Tex Hall, the president of the National Congress of American Indians, said tribes plan to play a role in the selection and confirmation of a new justice. The tribal Supreme Court Project is currently working on advancing a nominee for the high court, he said.

"The time clock is running," Hall said in an interview in Washington, D.C., yesterday.

The White House has been mum on a potential replacement and Bush has cast a wide net in meeting with Republicans as well as Democrats in the Senate. Dozens of names have popped up since O'Connor announced her retirement on July 1 but the president is not rushing to make a decision.

The deliberations give tribes a chance to make their views known. "We really need somebody who understands Indian Country and we'd like to pose our own [pick]," Hall said.

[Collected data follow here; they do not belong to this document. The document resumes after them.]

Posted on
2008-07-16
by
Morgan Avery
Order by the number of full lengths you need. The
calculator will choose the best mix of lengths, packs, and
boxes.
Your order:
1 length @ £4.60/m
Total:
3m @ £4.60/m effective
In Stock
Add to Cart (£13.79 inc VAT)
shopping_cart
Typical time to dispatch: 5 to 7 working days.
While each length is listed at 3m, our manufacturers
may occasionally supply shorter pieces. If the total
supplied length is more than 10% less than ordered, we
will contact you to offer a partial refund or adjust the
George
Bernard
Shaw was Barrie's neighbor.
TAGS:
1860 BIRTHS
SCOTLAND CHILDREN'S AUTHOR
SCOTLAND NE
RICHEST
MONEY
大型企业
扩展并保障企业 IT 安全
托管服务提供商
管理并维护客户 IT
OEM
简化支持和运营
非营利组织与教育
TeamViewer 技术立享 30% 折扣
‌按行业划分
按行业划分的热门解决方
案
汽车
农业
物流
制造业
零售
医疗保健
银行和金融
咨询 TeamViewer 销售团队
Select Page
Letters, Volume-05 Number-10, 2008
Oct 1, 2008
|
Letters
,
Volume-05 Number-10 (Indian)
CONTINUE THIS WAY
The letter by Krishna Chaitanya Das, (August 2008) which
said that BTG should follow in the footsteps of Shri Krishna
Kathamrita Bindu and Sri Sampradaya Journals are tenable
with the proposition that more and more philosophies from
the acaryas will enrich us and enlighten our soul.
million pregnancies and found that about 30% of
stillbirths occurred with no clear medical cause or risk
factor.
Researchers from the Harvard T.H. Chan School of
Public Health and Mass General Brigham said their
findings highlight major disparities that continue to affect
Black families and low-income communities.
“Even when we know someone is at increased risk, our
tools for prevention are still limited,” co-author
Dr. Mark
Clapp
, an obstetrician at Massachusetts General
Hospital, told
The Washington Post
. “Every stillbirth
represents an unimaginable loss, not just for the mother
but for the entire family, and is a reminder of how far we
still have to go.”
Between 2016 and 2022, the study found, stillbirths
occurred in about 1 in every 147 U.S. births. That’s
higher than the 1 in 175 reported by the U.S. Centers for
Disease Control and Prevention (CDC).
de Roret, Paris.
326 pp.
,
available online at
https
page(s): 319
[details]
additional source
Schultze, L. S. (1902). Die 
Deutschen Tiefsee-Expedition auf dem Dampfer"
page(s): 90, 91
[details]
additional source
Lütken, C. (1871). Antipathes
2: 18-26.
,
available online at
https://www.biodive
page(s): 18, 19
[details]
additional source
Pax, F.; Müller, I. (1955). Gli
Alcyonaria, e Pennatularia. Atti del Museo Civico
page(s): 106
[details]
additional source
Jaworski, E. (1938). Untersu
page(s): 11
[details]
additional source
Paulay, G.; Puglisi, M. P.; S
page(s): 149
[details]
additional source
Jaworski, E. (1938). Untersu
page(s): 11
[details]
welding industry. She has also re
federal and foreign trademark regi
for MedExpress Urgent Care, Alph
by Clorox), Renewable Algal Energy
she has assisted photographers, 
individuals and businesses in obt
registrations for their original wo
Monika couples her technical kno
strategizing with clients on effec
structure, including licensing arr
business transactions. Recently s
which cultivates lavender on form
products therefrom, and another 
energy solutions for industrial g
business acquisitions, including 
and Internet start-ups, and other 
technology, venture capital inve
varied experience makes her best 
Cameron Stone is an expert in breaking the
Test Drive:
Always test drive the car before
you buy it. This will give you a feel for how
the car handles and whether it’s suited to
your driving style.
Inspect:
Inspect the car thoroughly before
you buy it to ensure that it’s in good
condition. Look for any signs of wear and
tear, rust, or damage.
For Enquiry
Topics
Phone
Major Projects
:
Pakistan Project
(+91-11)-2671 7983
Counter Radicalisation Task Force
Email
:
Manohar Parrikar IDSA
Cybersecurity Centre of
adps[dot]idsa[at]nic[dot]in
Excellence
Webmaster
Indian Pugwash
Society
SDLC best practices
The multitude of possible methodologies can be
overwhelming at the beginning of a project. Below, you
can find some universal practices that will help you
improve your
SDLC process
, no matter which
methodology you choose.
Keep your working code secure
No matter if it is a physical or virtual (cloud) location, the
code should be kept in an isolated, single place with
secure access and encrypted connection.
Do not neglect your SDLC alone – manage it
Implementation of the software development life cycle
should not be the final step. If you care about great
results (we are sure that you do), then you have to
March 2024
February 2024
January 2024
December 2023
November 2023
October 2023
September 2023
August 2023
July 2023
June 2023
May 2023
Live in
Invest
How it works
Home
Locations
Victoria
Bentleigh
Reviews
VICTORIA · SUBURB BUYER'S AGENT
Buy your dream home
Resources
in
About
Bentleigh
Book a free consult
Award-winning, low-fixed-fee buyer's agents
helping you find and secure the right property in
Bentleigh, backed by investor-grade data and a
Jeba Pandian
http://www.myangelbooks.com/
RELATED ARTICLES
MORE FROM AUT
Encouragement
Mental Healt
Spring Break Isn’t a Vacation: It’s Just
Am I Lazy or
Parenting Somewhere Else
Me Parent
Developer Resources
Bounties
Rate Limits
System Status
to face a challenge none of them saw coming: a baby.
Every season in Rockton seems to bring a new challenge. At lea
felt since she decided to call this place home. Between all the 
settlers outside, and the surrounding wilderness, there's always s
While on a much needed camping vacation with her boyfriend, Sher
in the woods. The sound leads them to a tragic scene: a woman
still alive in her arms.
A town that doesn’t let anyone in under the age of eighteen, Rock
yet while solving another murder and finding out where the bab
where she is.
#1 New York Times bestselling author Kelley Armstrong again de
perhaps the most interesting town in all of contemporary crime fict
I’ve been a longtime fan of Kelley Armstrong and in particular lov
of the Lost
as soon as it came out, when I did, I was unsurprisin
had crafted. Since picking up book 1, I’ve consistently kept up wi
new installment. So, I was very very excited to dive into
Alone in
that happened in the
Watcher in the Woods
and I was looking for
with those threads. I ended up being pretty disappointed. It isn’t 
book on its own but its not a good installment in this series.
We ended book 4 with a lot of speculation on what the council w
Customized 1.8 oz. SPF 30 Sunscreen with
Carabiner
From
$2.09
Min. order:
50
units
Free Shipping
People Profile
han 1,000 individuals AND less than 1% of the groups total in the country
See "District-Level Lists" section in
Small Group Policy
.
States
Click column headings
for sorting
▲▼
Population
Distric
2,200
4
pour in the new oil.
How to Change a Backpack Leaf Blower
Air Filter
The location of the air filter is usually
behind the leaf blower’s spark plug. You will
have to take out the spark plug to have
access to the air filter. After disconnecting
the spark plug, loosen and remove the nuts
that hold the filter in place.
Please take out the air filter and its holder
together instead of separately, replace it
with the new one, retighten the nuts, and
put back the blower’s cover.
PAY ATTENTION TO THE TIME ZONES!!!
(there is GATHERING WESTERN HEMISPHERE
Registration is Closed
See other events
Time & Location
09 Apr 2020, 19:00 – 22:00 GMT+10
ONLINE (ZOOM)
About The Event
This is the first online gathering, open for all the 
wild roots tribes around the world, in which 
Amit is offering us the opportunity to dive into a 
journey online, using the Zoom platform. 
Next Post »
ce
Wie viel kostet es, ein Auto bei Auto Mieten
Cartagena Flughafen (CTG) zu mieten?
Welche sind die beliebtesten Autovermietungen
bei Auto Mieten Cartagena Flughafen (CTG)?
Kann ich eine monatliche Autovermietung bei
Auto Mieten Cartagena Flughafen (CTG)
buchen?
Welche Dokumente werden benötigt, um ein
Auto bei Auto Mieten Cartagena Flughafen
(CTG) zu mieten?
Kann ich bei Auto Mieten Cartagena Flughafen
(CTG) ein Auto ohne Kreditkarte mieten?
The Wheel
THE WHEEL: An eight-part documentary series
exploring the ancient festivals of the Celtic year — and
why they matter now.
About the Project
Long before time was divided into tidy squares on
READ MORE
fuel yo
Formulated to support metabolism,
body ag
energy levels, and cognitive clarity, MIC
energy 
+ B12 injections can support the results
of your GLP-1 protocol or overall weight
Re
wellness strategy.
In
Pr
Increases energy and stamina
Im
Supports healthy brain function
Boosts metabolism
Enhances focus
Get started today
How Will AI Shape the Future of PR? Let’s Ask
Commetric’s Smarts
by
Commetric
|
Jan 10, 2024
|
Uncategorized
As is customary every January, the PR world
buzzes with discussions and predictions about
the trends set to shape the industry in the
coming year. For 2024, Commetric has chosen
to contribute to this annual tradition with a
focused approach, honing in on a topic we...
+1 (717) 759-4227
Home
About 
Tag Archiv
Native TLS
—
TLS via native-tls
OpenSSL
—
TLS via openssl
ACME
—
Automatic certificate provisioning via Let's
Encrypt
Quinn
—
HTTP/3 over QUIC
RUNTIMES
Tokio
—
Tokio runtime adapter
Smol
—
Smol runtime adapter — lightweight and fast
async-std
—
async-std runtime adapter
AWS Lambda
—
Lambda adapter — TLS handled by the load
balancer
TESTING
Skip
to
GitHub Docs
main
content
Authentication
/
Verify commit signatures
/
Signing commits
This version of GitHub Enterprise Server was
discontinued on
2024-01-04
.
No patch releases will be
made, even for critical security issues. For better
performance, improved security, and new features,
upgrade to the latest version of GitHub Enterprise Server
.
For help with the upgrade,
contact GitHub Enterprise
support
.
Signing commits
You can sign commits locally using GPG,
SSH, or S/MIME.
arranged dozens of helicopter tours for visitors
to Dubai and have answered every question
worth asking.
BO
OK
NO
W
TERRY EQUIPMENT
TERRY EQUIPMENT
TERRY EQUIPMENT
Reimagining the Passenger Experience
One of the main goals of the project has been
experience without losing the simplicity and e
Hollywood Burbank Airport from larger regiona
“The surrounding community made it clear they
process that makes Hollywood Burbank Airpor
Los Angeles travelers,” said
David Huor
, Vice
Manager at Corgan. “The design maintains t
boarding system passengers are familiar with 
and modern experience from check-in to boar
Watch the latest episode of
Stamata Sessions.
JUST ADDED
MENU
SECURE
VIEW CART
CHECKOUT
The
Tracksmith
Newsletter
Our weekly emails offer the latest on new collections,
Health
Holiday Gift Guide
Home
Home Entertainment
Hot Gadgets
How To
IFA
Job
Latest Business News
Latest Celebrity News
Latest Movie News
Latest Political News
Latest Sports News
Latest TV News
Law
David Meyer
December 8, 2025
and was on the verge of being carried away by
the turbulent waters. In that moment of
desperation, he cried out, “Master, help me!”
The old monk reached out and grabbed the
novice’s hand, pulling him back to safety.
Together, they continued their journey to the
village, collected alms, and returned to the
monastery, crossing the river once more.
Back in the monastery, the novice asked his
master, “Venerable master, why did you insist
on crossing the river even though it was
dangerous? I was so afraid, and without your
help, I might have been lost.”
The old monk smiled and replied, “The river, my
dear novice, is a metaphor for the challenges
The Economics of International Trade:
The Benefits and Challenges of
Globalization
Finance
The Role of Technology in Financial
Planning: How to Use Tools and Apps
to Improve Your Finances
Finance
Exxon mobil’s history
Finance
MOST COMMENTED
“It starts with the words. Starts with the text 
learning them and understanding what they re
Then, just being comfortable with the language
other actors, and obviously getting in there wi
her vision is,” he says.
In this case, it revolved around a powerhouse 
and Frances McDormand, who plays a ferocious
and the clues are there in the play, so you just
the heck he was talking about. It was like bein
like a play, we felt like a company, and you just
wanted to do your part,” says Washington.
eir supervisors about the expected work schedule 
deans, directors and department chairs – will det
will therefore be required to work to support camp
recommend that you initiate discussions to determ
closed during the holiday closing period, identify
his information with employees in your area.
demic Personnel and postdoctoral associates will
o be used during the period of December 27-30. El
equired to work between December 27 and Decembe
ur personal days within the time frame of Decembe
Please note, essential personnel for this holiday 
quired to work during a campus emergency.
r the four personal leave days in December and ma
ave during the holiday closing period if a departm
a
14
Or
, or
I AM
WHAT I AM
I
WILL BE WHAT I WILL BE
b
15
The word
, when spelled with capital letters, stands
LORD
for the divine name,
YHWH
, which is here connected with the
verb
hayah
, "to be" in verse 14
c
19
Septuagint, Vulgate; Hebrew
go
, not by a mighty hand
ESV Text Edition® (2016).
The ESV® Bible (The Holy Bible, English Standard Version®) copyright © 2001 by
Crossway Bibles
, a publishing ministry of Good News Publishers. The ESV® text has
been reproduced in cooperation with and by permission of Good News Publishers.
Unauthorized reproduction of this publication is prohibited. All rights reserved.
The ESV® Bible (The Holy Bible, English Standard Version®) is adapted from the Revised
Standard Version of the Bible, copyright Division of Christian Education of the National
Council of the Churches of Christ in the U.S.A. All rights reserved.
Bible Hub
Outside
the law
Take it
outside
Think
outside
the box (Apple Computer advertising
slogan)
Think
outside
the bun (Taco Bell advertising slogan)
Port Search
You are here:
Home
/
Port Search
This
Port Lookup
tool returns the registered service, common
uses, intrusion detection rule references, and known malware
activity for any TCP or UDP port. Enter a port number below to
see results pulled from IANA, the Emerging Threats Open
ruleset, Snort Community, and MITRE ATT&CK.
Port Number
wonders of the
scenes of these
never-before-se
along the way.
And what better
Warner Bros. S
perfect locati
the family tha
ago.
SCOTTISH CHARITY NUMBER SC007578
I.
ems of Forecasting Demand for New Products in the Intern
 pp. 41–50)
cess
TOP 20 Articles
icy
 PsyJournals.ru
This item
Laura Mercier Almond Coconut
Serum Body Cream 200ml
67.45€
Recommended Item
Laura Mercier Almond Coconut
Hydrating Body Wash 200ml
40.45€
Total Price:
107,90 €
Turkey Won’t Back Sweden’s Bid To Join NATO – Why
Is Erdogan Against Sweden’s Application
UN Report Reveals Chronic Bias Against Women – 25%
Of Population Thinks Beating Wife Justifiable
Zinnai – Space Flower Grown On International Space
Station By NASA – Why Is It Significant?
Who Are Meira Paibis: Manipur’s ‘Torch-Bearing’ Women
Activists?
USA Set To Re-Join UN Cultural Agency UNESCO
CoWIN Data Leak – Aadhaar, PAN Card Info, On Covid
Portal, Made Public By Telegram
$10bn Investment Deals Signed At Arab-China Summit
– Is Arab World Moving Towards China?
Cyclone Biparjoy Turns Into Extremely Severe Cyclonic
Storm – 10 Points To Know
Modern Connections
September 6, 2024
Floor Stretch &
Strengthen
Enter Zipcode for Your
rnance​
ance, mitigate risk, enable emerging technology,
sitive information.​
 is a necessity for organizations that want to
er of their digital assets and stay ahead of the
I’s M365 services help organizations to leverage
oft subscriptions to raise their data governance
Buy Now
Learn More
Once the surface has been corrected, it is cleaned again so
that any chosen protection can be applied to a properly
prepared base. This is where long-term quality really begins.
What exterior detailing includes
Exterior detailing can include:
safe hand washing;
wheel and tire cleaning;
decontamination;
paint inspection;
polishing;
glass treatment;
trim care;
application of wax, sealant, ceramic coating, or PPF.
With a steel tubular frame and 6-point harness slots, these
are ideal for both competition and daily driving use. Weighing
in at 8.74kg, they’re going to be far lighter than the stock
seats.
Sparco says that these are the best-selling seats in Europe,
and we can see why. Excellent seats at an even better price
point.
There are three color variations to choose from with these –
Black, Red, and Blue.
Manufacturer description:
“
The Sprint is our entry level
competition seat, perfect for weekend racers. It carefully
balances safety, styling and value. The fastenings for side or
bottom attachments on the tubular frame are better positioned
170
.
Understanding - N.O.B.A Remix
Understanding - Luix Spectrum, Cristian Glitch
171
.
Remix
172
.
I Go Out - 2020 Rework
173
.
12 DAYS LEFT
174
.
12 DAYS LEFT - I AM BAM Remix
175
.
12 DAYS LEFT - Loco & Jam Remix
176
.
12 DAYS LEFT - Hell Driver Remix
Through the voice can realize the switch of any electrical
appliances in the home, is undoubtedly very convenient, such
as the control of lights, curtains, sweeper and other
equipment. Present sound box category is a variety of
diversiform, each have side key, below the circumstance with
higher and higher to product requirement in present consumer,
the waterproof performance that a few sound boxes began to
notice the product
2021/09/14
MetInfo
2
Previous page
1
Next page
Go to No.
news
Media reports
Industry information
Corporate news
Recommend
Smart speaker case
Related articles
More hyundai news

But if Bush goes with someone else, Hall said tribes should work with the Senate to ensure that the nominee has an understanding of sovereignty, taxation, jurisdiction and other legal issues facing tribes in the courts. He cited a number of recent Supreme Court decisions that he said have eroded the ability of tribes to exercise their rights and develop economies.

The stakes remain high because the new justice will have a chance to rule on the upcoming case of Kansas v. Prairie Band Potawatomi Nation, No. 04-631 [Docket Sheet]. The state is trying to impose a distribution tax on gasoline sold on the reservation.

"This issue is huge for Indian Country right now," Hall said of the Potawatomi case. Oral arguments have not yet been scheduled but will occur during the court's October 2005-2006 term.

Historically, tribes have not played a role in the judicial nominations process largely because the courts -- particularly the Supreme Court -- were seen as a place to seek final justice. But that has changed within the last 25 years as tribes have lost a series of critical cases.

A string of negative rulings during the 2000-2001 term prompted NCAI, in conjunction with the Native American Rights Fund, to form the Supreme Court Project. Participants have focused mostly on monitoring cases and drafting briefs but their work took on a higher profile when NCAI, NARF and numerous tribes and Indian organizations took a stand against a court nominee for the first time in history.

The opposition put a unique spin on the process as Senate Democrats cited tribal views in their successful campaign against William G. Myers III, a former Interior Department solicitor who was tapped for a spot on the 9th Circuit Court of Appeals, which hears a large number of Indian law cases.

Throughout the controversy, even other nominees began citing their tribal-related work as they went before their confirmation hearings. Two of those picks -- John G. Roberts Jr. and Jeffrey Sutton -- worked with the Supreme Court project on an informal and formal basis and were eventually seated on the bench after lengthy fights.

In writing about Sutton, a Supreme Court project lawyer once said that he "did not simply want to work on the matter for the small amount of compensation it would bring him ... but that he instead had a genuine interest in understanding why Native American tribes have fared as poorly as they have in front of the Supreme Court in recent years, and in trying to help improve that record."

Those kinds of views should be examined as the next Supreme Court nominee undergoes questioning, Hall said. "Your character and your values determine a lot of the philosophy behind their decisions," he said. "Do they understand federal Indian law and is it important to them? Is it part of their character and part of their values?

"That is essential for them to make good, unbiased decision," said Hall, who also serves as chairman of the Mandan, Hidatsa and Arikara Nation of North Dakota.

Republicans say Bush has already contacted or consulted more than 60 senators about a replacement for O'Connor, who will leave once someone is confirmed to the high court. An announcement could come by the end of the month with hearings anticipated in September. The court's October 2005-2006 begins in October.